The specific details for an analytical processing system can vary between solutions, but a common architecture for enterprise-scale analytics looks like this:
Data files may be stored in a central data lake for analysis.
An extract, transform, and load (ETL) process copies data from files and OLTP databases into a data warehouse that is optimized for read activity. Commonly, a data warehouse schema is based on fact tables that contain numeric values you want to analyze (for example, sales amounts), with related dimension tables that represent the entities by which you want to measure them (for example, customer or product),
Data in the data warehouse may be aggregated and loaded into an online analytical processing (OLAP) model, or cube. Aggregated numeric values (measures) from fact tables are calculated for intersections of dimensions from dimension tables. For example, sales revenue might be totaled by date, customer, and product.

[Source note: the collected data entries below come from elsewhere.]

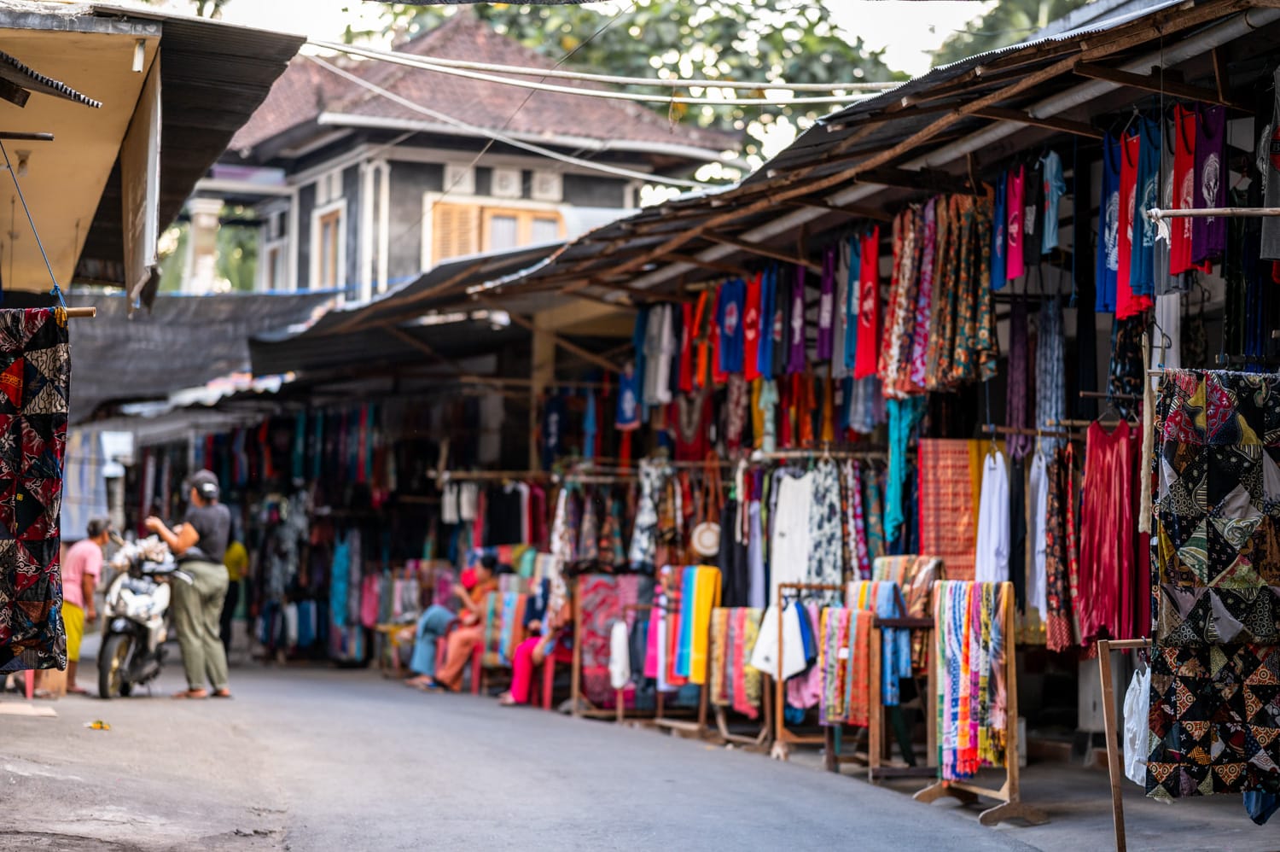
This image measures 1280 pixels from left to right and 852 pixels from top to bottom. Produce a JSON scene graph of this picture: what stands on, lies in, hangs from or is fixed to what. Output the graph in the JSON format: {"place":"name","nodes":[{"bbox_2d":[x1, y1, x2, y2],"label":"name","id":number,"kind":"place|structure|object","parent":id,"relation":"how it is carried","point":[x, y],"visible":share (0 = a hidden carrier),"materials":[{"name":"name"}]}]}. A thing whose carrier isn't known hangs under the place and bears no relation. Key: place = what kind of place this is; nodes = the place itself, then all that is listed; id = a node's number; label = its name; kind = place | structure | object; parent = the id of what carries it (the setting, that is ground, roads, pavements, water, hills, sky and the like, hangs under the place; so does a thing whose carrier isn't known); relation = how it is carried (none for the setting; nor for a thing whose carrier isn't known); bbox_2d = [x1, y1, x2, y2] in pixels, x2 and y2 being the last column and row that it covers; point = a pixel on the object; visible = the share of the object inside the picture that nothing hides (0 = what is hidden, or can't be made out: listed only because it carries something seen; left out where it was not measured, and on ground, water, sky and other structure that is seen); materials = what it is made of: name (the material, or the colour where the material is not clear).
{"place":"outdoors","nodes":[
{"label":"outdoors","id":0,"kind":"place"},
{"bbox_2d":[0,0,304,303],"label":"building","id":1,"kind":"structure","parent":0,"point":[71,222],"materials":[{"name":"beige paint"}]},
{"bbox_2d":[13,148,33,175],"label":"lamp","id":2,"kind":"object","parent":1,"relation":"hanging from","point":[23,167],"visible":0.91,"materials":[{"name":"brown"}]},
{"bbox_2d":[0,134,67,307],"label":"rope","id":3,"kind":"object","parent":1,"relation":"hanging from","point":[8,165],"visible":0.91,"materials":[{"name":"blue plastic"}]},
{"bbox_2d":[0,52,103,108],"label":"awning","id":4,"kind":"object","parent":1,"relation":"attached to","point":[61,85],"visible":0.99,"materials":[{"name":"grey metal"}]},
{"bbox_2d":[54,305,97,318],"label":"wooden pole","id":5,"kind":"object","parent":1,"relation":"attached to","point":[89,311],"visible":0.69,"materials":[{"name":"brown wood"}]},
{"bbox_2d":[0,306,71,671],"label":"quilt","id":6,"kind":"object","parent":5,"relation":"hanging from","point":[38,361],"visible":0.98,"materials":[{"name":"fabric"}]},
{"bbox_2d":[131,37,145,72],"label":"lamp","id":7,"kind":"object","parent":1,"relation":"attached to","point":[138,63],"visible":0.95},
{"bbox_2d":[121,57,162,312],"label":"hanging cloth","id":8,"kind":"object","parent":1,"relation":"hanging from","point":[138,184],"visible":0.98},
{"bbox_2d":[180,11,739,300],"label":"house","id":9,"kind":"structure","parent":0,"point":[619,192],"materials":[{"name":"grey paint"}]},
{"bbox_2d":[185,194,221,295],"label":"column","id":10,"kind":"structure","parent":9,"relation":"attached to","point":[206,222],"materials":[{"name":"white stone"}]},
{"bbox_2d":[261,209,288,292],"label":"window","id":11,"kind":"structure","parent":9,"relation":"in","point":[279,266],"materials":[{"name":"white paint"}]},
{"bbox_2d":[311,202,344,289],"label":"window","id":12,"kind":"structure","parent":9,"relation":"in","point":[331,224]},
{"bbox_2d":[425,197,565,265],"label":"window","id":13,"kind":"structure","parent":9,"relation":"in","point":[449,206],"materials":[{"name":"brown wood"}]},
{"bbox_2d":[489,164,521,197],"label":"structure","id":14,"kind":"structure","parent":9,"relation":"in","point":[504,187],"materials":[{"name":"white"}]},
{"bbox_2d":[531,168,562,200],"label":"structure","id":15,"kind":"structure","parent":9,"relation":"in","point":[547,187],"materials":[{"name":"white"}]},
{"bbox_2d":[481,587,526,665],"label":"blanket","id":16,"kind":"object","parent":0,"point":[497,624],"visible":0.72,"materials":[{"name":"multicoloured fabric"}]},
{"bbox_2d":[0,656,1143,851],"label":"road","id":17,"kind":"structure","parent":0,"point":[504,847],"materials":[{"name":"grey asphalt"}]},
{"bbox_2d":[0,701,57,717],"label":"cardboard piece","id":18,"kind":"object","parent":17,"relation":"on","point":[43,711],"visible":0.98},
{"bbox_2d":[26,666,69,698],"label":"cardboard box","id":19,"kind":"object","parent":17,"relation":"on","point":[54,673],"visible":0.53,"materials":[{"name":"brown cardboard"}]},
{"bbox_2d":[61,516,114,694],"label":"man","id":20,"kind":"object","parent":17,"relation":"on","point":[78,560],"visible":0.68},
{"bbox_2d":[86,718,110,729],"label":"litter","id":21,"kind":"object","parent":17,"relation":"on","point":[94,726],"visible":0.97,"materials":[{"name":"yellow"}]},
{"bbox_2d":[96,533,189,697],"label":"motorcycle","id":22,"kind":"object","parent":17,"relation":"on","point":[119,629],"visible":0.71,"materials":[{"name":"metal"}]},
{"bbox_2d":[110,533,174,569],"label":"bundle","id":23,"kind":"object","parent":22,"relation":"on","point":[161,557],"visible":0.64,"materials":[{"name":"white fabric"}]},
{"bbox_2d":[143,471,233,697],"label":"person","id":24,"kind":"object","parent":17,"relation":"on","point":[209,527],"visible":0.9},
{"bbox_2d":[400,565,474,685],"label":"person","id":25,"kind":"object","parent":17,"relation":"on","point":[442,614],"visible":0.51},
{"bbox_2d":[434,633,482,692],"label":"plastic chair","id":26,"kind":"object","parent":17,"relation":"on","point":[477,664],"visible":0.47,"materials":[{"name":"red plastic"}]},
{"bbox_2d":[416,553,499,691],"label":"woman","id":27,"kind":"object","parent":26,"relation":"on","point":[459,646],"visible":0.73},
{"bbox_2d":[527,648,558,710],"label":"plastic chair","id":28,"kind":"object","parent":17,"relation":"on","point":[549,664],"visible":0.52,"materials":[{"name":"red plastic"}]},
{"bbox_2d":[495,576,572,706],"label":"person","id":29,"kind":"object","parent":28,"relation":"on","point":[522,696],"visible":0.49},
{"bbox_2d":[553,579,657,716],"label":"wooden rack","id":30,"kind":"object","parent":17,"relation":"on","point":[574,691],"visible":0.55,"materials":[{"name":"wood"}]},
{"bbox_2d":[575,571,650,707],"label":"patterned cloth","id":31,"kind":"object","parent":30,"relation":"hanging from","point":[600,582],"visible":0.69,"materials":[{"name":"red fabric"}]},
{"bbox_2d":[608,619,631,687],"label":"white cloth","id":32,"kind":"object","parent":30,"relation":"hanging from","point":[617,678],"visible":0.93,"materials":[{"name":"white fabric"}]},
{"bbox_2d":[639,566,716,733],"label":"rack","id":33,"kind":"object","parent":17,"relation":"on","point":[662,673],"visible":0.68,"materials":[{"name":"wood"}]},
{"bbox_2d":[667,565,721,685],"label":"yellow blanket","id":34,"kind":"object","parent":33,"relation":"hanging from","point":[705,604],"visible":0.91,"materials":[{"name":"yellow fabric"}]},
{"bbox_2d":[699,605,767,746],"label":"rack","id":35,"kind":"object","parent":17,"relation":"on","point":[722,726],"visible":0.5,"materials":[{"name":"brown wood"}]},
{"bbox_2d":[704,606,765,714],"label":"patterned cloth","id":36,"kind":"object","parent":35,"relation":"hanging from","point":[755,689],"visible":0.76,"materials":[{"name":"fabric"}]},
{"bbox_2d":[768,581,843,762],"label":"rack","id":37,"kind":"object","parent":17,"relation":"on","point":[780,694],"visible":0.55,"materials":[{"name":"brown wood"}]},
{"bbox_2d":[750,598,811,677],"label":"white cloth","id":38,"kind":"object","parent":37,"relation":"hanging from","point":[788,648],"visible":0.86,"materials":[{"name":"white fabric"}]},
{"bbox_2d":[821,576,936,774],"label":"wooden rack","id":39,"kind":"object","parent":17,"relation":"on","point":[890,621],"visible":0.57,"materials":[{"name":"brown wood"}]},
{"bbox_2d":[817,606,872,725],"label":"cloth","id":40,"kind":"object","parent":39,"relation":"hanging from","point":[837,621],"visible":0.82,"materials":[{"name":"fabric"}]},
{"bbox_2d":[852,573,927,700],"label":"cloth","id":41,"kind":"object","parent":39,"relation":"hanging from","point":[905,669],"visible":0.62,"materials":[{"name":"blue fabric"}]},
{"bbox_2d":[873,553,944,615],"label":"cloth","id":42,"kind":"object","parent":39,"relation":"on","point":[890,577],"visible":0.49,"materials":[{"name":"fabric"}]},
{"bbox_2d":[913,577,1046,823],"label":"wooden rack","id":43,"kind":"object","parent":17,"relation":"on","point":[935,788],"visible":0.72,"materials":[{"name":"brown wood"}]},
{"bbox_2d":[932,581,1006,779],"label":"striped cloth","id":44,"kind":"object","parent":43,"relation":"hanging from","point":[962,736],"visible":0.8,"materials":[{"name":"multicoloured fabric"}]},
{"bbox_2d":[1095,635,1152,851],"label":"wooden stand","id":45,"kind":"object","parent":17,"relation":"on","point":[1110,751],"visible":0.89,"materials":[{"name":"brown wood"}]},
{"bbox_2d":[1122,662,1151,785],"label":"white cloth","id":46,"kind":"object","parent":45,"relation":"hanging from","point":[1141,706],"visible":0.53,"materials":[{"name":"white fabric"}]},
{"bbox_2d":[186,0,1018,86],"label":"sky","id":47,"kind":"structure","parent":0,"point":[727,1],"materials":[{"name":"white"}]},
{"bbox_2d":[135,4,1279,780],"label":"market stall","id":48,"kind":"structure","parent":0,"point":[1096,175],"materials":[{"name":"multicoloured fabric"}]},
{"bbox_2d":[59,289,329,418],"label":"dark tarp","id":49,"kind":"object","parent":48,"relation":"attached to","point":[209,299],"visible":0.43,"materials":[{"name":"grey"}]},
{"bbox_2d":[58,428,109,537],"label":"blue cloth","id":50,"kind":"object","parent":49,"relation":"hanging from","point":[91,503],"visible":0.51,"materials":[{"name":"blue fabric"}]},
{"bbox_2d":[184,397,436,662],"label":"hanging clothes","id":51,"kind":"object","parent":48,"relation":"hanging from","point":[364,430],"visible":0.55,"materials":[{"name":"fabric"}]},
{"bbox_2d":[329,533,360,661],"label":"hanging clothes","id":52,"kind":"object","parent":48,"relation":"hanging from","point":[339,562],"visible":0.68,"materials":[{"name":"fabric"}]},
{"bbox_2d":[240,238,567,383],"label":"awning","id":53,"kind":"object","parent":48,"relation":"attached to","point":[419,282],"visible":0.57,"materials":[{"name":"metal"}]},
{"bbox_2d":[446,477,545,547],"label":"hanging clothes","id":54,"kind":"object","parent":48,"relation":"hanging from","point":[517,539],"visible":0.66,"materials":[{"name":"fabric"}]},
{"bbox_2d":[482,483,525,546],"label":"black garment","id":55,"kind":"object","parent":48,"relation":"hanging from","point":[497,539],"visible":0.74,"materials":[{"name":"fabric"}]},
{"bbox_2d":[290,39,903,100],"label":"overhead wire","id":56,"kind":"object","parent":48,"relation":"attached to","point":[367,53],"visible":0.89,"materials":[{"name":"white plastic"}]},
{"bbox_2d":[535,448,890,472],"label":"clothes rack","id":57,"kind":"object","parent":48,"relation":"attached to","point":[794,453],"visible":0.73,"materials":[{"name":"brown"}]},
{"bbox_2d":[629,454,673,568],"label":"garment","id":58,"kind":"object","parent":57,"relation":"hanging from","point":[647,508],"visible":0.77,"materials":[{"name":"fabric"}]},
{"bbox_2d":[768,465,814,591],"label":"white garment","id":59,"kind":"object","parent":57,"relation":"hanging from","point":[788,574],"visible":0.79,"materials":[{"name":"white fabric"}]},
{"bbox_2d":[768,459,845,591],"label":"dress","id":60,"kind":"object","parent":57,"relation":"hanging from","point":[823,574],"visible":0.81,"materials":[{"name":"fabric"}]},
{"bbox_2d":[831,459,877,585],"label":"garment","id":61,"kind":"object","parent":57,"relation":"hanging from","point":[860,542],"visible":0.59,"materials":[{"name":"fabric"}]},
{"bbox_2d":[245,0,1279,369],"label":"corrugated roof","id":62,"kind":"structure","parent":48,"relation":"attached to","point":[875,102],"materials":[{"name":"metal"}]},
{"bbox_2d":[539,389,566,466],"label":"garment","id":63,"kind":"object","parent":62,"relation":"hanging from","point":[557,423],"visible":0.79,"materials":[{"name":"blue fabric"}]},
{"bbox_2d":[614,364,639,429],"label":"garment","id":64,"kind":"object","parent":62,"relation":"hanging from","point":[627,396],"visible":0.49,"materials":[{"name":"blue fabric"}]},
{"bbox_2d":[635,299,674,406],"label":"shirt","id":65,"kind":"object","parent":62,"relation":"hanging from","point":[665,336],"visible":0.79,"materials":[{"name":"fabric"}]},
{"bbox_2d":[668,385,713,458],"label":"garment","id":66,"kind":"object","parent":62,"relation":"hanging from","point":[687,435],"visible":0.64,"materials":[{"name":"red fabric"}]},
{"bbox_2d":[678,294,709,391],"label":"garment","id":67,"kind":"object","parent":62,"relation":"hanging from","point":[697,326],"visible":0.68,"materials":[{"name":"fabric"}]},
{"bbox_2d":[689,520,721,557],"label":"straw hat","id":68,"kind":"object","parent":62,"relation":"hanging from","point":[700,544],"visible":0.81,"materials":[{"name":"beige wicker"}]},
{"bbox_2d":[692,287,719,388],"label":"garment","id":69,"kind":"object","parent":62,"relation":"hanging from","point":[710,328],"visible":0.68,"materials":[{"name":"orange fabric"}]},
{"bbox_2d":[715,278,745,380],"label":"garment","id":70,"kind":"object","parent":62,"relation":"hanging from","point":[732,316],"visible":0.85,"materials":[{"name":"blue fabric"}]},
{"bbox_2d":[739,274,761,381],"label":"garment","id":71,"kind":"object","parent":62,"relation":"hanging from","point":[750,334],"visible":0.72,"materials":[{"name":"red fabric"}]},
{"bbox_2d":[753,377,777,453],"label":"garment","id":72,"kind":"object","parent":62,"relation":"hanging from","point":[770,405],"visible":0.64,"materials":[{"name":"yellow fabric"}]},
{"bbox_2d":[754,264,779,374],"label":"shirt","id":73,"kind":"object","parent":62,"relation":"hanging from","point":[765,346],"visible":0.8,"materials":[{"name":"blue fabric"}]},
{"bbox_2d":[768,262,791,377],"label":"shirt","id":74,"kind":"object","parent":62,"relation":"hanging from","point":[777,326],"visible":0.76,"materials":[{"name":"blue fabric"}]},
{"bbox_2d":[785,265,808,372],"label":"garment","id":75,"kind":"object","parent":62,"relation":"hanging from","point":[794,336],"visible":0.81,"materials":[{"name":"purple fabric"}]},
{"bbox_2d":[815,242,837,365],"label":"garment","id":76,"kind":"object","parent":62,"relation":"hanging from","point":[823,343],"visible":0.74,"materials":[{"name":"purple fabric"}]},
{"bbox_2d":[837,236,860,376],"label":"shirt","id":77,"kind":"object","parent":62,"relation":"hanging from","point":[845,366],"visible":0.67,"materials":[{"name":"blue fabric"}]},
{"bbox_2d":[851,226,881,380],"label":"garment","id":78,"kind":"object","parent":62,"relation":"hanging from","point":[868,288],"visible":0.86,"materials":[{"name":"red fabric"}]},
{"bbox_2d":[882,395,922,546],"label":"garment","id":79,"kind":"object","parent":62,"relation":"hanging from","point":[893,478],"visible":0.75,"materials":[{"name":"teal fabric"}]},
{"bbox_2d":[878,202,933,398],"label":"patterned garment","id":80,"kind":"object","parent":62,"relation":"hanging from","point":[908,257],"visible":0.74,"materials":[{"name":"fabric"}]},
{"bbox_2d":[918,436,986,581],"label":"red cloth","id":81,"kind":"object","parent":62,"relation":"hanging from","point":[960,455],"visible":0.73,"materials":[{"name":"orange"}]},
{"bbox_2d":[927,192,998,390],"label":"patterned garment","id":82,"kind":"object","parent":62,"relation":"hanging from","point":[960,306],"visible":0.79,"materials":[{"name":"fabric"}]},
{"bbox_2d":[974,444,1010,582],"label":"shirt","id":83,"kind":"object","parent":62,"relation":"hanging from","point":[1003,465],"visible":0.8,"materials":[{"name":"white fabric"}]},
{"bbox_2d":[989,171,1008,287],"label":"garment","id":84,"kind":"object","parent":62,"relation":"hanging from","point":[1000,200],"visible":0.55,"materials":[{"name":"blue fabric"}]},
{"bbox_2d":[997,162,1026,283],"label":"garment","id":85,"kind":"object","parent":62,"relation":"hanging from","point":[1013,229],"visible":0.83,"materials":[{"name":"pink fabric"}]},
{"bbox_2d":[1004,296,1031,460],"label":"garment","id":86,"kind":"object","parent":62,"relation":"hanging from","point":[1015,363],"visible":0.89,"materials":[{"name":"fabric"}]},
{"bbox_2d":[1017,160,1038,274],"label":"garment","id":87,"kind":"object","parent":62,"relation":"hanging from","point":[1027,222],"visible":0.67,"materials":[{"name":"fabric"}]},
{"bbox_2d":[1024,445,1050,615],"label":"white garment","id":88,"kind":"object","parent":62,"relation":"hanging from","point":[1040,495],"visible":0.72,"materials":[{"name":"white fabric"}]},
{"bbox_2d":[1034,296,1066,439],"label":"garment","id":89,"kind":"object","parent":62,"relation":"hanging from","point":[1053,400],"visible":0.86,"materials":[{"name":"fabric"}]},
{"bbox_2d":[1040,150,1064,252],"label":"garment","id":90,"kind":"object","parent":62,"relation":"hanging from","point":[1053,182],"visible":0.84,"materials":[{"name":"blue fabric"}]},
{"bbox_2d":[1095,127,1122,315],"label":"garment","id":91,"kind":"object","parent":62,"relation":"hanging from","point":[1101,271],"visible":0.56,"materials":[{"name":"blue fabric"}]},
{"bbox_2d":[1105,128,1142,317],"label":"garment","id":92,"kind":"object","parent":62,"relation":"hanging from","point":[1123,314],"visible":0.62,"materials":[{"name":"fabric"}]},
{"bbox_2d":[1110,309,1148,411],"label":"garment","id":93,"kind":"object","parent":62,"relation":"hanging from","point":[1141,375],"visible":0.53,"materials":[{"name":"fabric"}]},
{"bbox_2d":[1123,116,1162,318],"label":"garment","id":94,"kind":"object","parent":62,"relation":"hanging from","point":[1141,288],"visible":0.64,"materials":[{"name":"blue fabric"}]},
{"bbox_2d":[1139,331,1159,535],"label":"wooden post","id":95,"kind":"object","parent":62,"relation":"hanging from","point":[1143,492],"visible":0.81,"materials":[{"name":"beige wood"}]},
{"bbox_2d":[1167,105,1198,280],"label":"garment","id":96,"kind":"object","parent":62,"relation":"hanging from","point":[1178,167],"visible":0.66,"materials":[{"name":"red fabric"}]},
{"bbox_2d":[1183,103,1228,272],"label":"garment","id":97,"kind":"object","parent":62,"relation":"hanging from","point":[1206,170],"visible":0.74,"materials":[{"name":"fabric"}]},
{"bbox_2d":[1147,206,1279,218],"label":"wooden pole","id":98,"kind":"object","parent":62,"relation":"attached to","point":[1178,212],"visible":1,"materials":[{"name":"beige wood"}]},
{"bbox_2d":[1259,66,1279,266],"label":"garment","id":99,"kind":"object","parent":62,"relation":"hanging from","point":[1271,189],"visible":0.95,"materials":[{"name":"fabric"}]},
{"bbox_2d":[1076,416,1145,645],"label":"dress","id":100,"kind":"object","parent":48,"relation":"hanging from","point":[1118,465],"visible":0.85,"materials":[{"name":"red fabric"}]},
{"bbox_2d":[1243,789,1279,824],"label":"garment","id":101,"kind":"object","parent":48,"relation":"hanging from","point":[1253,812],"visible":0.34,"materials":[{"name":"blue fabric"}]},
{"bbox_2d":[1041,437,1080,650],"label":"garment","id":102,"kind":"object","parent":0,"point":[1056,473],"visible":0.73,"materials":[{"name":"fabric"}]},
{"bbox_2d":[1146,370,1279,800],"label":"quilt","id":103,"kind":"object","parent":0,"point":[1171,760],"visible":0.98,"materials":[{"name":"fabric"}]},
{"label":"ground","id":104,"kind":"structure","parent":0},
{"bbox_2d":[220,537,250,650],"label":"person","id":105,"kind":"object","parent":104,"relation":"on","point":[234,567],"visible":0.44},
{"bbox_2d":[331,0,918,175],"label":"tree","id":106,"kind":"object","parent":104,"relation":"on","point":[737,11],"visible":0.27,"materials":[{"name":"green plant"}]},
{"bbox_2d":[928,0,1090,66],"label":"tree","id":107,"kind":"object","parent":104,"relation":"on","point":[1008,3],"visible":0.12,"materials":[{"name":"green plant"}]}
]}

The data in the data lake, data warehouse, and analytical model can be queried to produce reports, visualizations, and dashboards.
Data lakes are common in large-scale data analytical processing scenarios, where a large volume of file-based data must be collected and analyzed.
Data warehouses are an established way to store data in a relational schema that is optimized for read operations – primarily queries to support reporting and data visualization. The data warehouse schema may require some denormalization of data in an OLTP data source (introducing some duplication to make queries perform faster).
An OLAP model is an aggregated type of data storage that is optimized for analytical workloads. Data aggregations are across dimensions at different levels, enabling you to drill up/down to view aggregations at multiple hierarchical levels; for example to find total sales by region, by city, or for an individual address. Because OLAP data is pre-aggregated, queries to return the summaries it contains can be run quickly.
Different types of user might perform data analytical work at different stages of the overall architecture. For example:
Data scientists might work directly with data files in a data lake to explore and model data.
Data Analysts might query tables directly in the data warehouse to produce complex reports and visualizations.
Business users might consume pre-aggregated data in an analytical model in the form of reports or dashboards.